The initial idea for the release model was inspired by what Good Records Recordings is doing. It's definitely hard these days with families and real jobs to gather the entire Air Review camp into one room for six weeks to record a full-length album. We were at a very different point in life when we recorded Landmarks. So it just made sense go about it this way. But, yes, also the current state of the record industry is such that people want content at the tip of their fingers at all times. They want to see you in your PJs writing the songs on YouTube and they want to know what kind of deodorant you use -- it's almost expected now. So we loved the idea of keeping people intrigued and interested for an entire five- or six-month period with not just insipid content, but actual recordings.
When will the EP be completed and sold as a hard copy? How many songs?
We're still working out the details, but we're hoping to release the entire EP by the fall with perhaps a bonus track or two along with complete artwork. Probably around five or six songs.
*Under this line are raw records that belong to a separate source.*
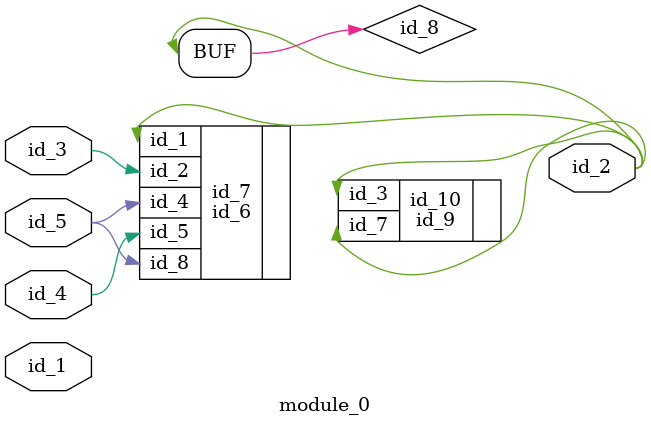
<source format=v>
module module_0 (
    id_1,
    id_2,
    id_3,
    id_4,
    id_5
);
  input id_5;
  input id_4;
  input id_3;
  output id_2;
  input id_1;
  id_6 id_7 (
      .id_5(1),
      .id_2(id_3),
      .id_5(id_4[id_5]),
      .id_4(id_5),
      .id_1(id_2),
      .id_8(id_5),
      .id_5(id_4)
  );
  assign id_8 = id_2;
  id_9 id_10 (
      .id_3(id_2),
      .id_7(id_2)
  );
endmodule

</source>
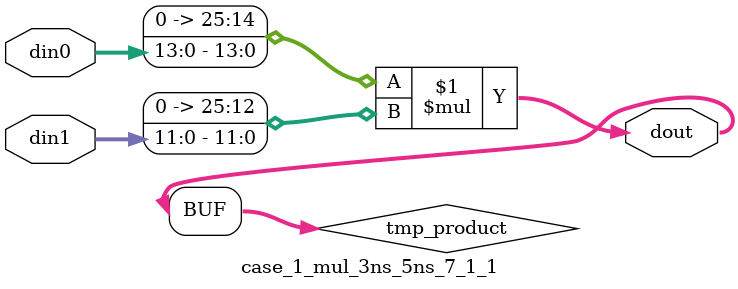
<source format=v>

`timescale 1 ns / 1 ps

 (* use_dsp = "no" *)  module case_1_mul_3ns_5ns_7_1_1(din0, din1, dout);
parameter ID = 1;
parameter NUM_STAGE = 0;
parameter din0_WIDTH = 14;
parameter din1_WIDTH = 12;
parameter dout_WIDTH = 26;

input [din0_WIDTH - 1 : 0] din0; 
input [din1_WIDTH - 1 : 0] din1; 
output [dout_WIDTH - 1 : 0] dout;

wire signed [dout_WIDTH - 1 : 0] tmp_product;
























assign tmp_product = $signed({1'b0, din0}) * $signed({1'b0, din1});











assign dout = tmp_product;





















endmodule

</source>
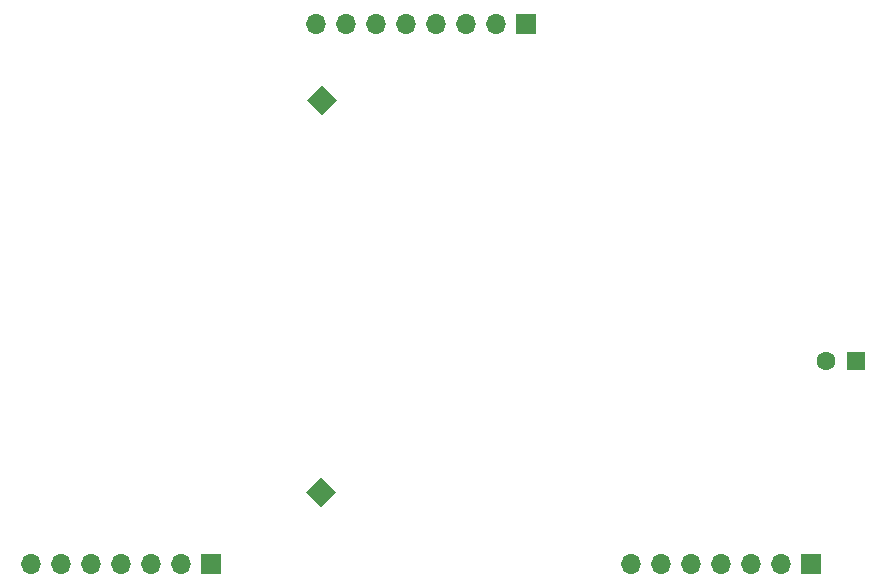
<source format=gbr>
%TF.GenerationSoftware,KiCad,Pcbnew,7.0.2*%
%TF.CreationDate,2023-05-26T00:09:40+09:00*%
%TF.ProjectId,JinBoard,4a696e42-6f61-4726-942e-6b696361645f,rev?*%
%TF.SameCoordinates,Original*%
%TF.FileFunction,Soldermask,Bot*%
%TF.FilePolarity,Negative*%
%FSLAX46Y46*%
G04 Gerber Fmt 4.6, Leading zero omitted, Abs format (unit mm)*
G04 Created by KiCad (PCBNEW 7.0.2) date 2023-05-26 00:09:40*
%MOMM*%
%LPD*%
G01*
G04 APERTURE LIST*
G04 Aperture macros list*
%AMOutline4P*
0 Free polygon, 4 corners , with rotation*
0 The origin of the aperture is its center*
0 number of corners: always 4*
0 $1 to $8 corner X, Y*
0 $9 Rotation angle, in degrees counterclockwise*
0 create outline with 4 corners*
4,1,4,$1,$2,$3,$4,$5,$6,$7,$8,$1,$2,$9*%
G04 Aperture macros list end*
%ADD10R,1.600000X1.600000*%
%ADD11C,1.600000*%
%ADD12R,1.700000X1.700000*%
%ADD13O,1.700000X1.700000*%
%ADD14Outline4P,-1.270000X0.000000X0.000000X1.270000X1.270000X0.000000X0.000000X-1.270000X180.000000*%
G04 APERTURE END LIST*
D10*
%TO.C,C2*%
X184110000Y-109855000D03*
D11*
X181610000Y-109855000D03*
%TD*%
D12*
%TO.C,J1*%
X156195000Y-81280000D03*
D13*
X153655000Y-81280000D03*
X151115000Y-81280000D03*
X148575000Y-81280000D03*
X146035000Y-81280000D03*
X143495000Y-81280000D03*
X140955000Y-81280000D03*
X138415000Y-81280000D03*
%TD*%
D14*
%TO.C,REF\u002A\u002A*%
X138888002Y-87714107D03*
X138863002Y-120889107D03*
%TD*%
D12*
%TO.C,J3*%
X180340000Y-127000000D03*
D13*
X177800000Y-127000000D03*
X175260000Y-127000000D03*
X172720000Y-127000000D03*
X170180000Y-127000000D03*
X167640000Y-127000000D03*
X165100000Y-127000000D03*
%TD*%
D12*
%TO.C,J4*%
X129540000Y-127000000D03*
D13*
X127000000Y-127000000D03*
X124460000Y-127000000D03*
X121920000Y-127000000D03*
X119380000Y-127000000D03*
X116840000Y-127000000D03*
X114300000Y-127000000D03*
%TD*%
M02*

</source>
Any upcoming performances?
We're in Austin and Helotes with Blue October at the end of April. But not performing locally for a few more months while we dig into the EP. Unless we get an offer we can't refuse.
Overall plans moving forward from this point?
We still believe in Landmarks -- we're still pushing and performing those songs and hope to break nationally at some level sometime soon. But we also want to show our fans and our hometown that we're progressing and not just waiting around and riding the wave of one album that we wrote three years ago. We'll continue to write and perhaps we'll jump right into recording another EP.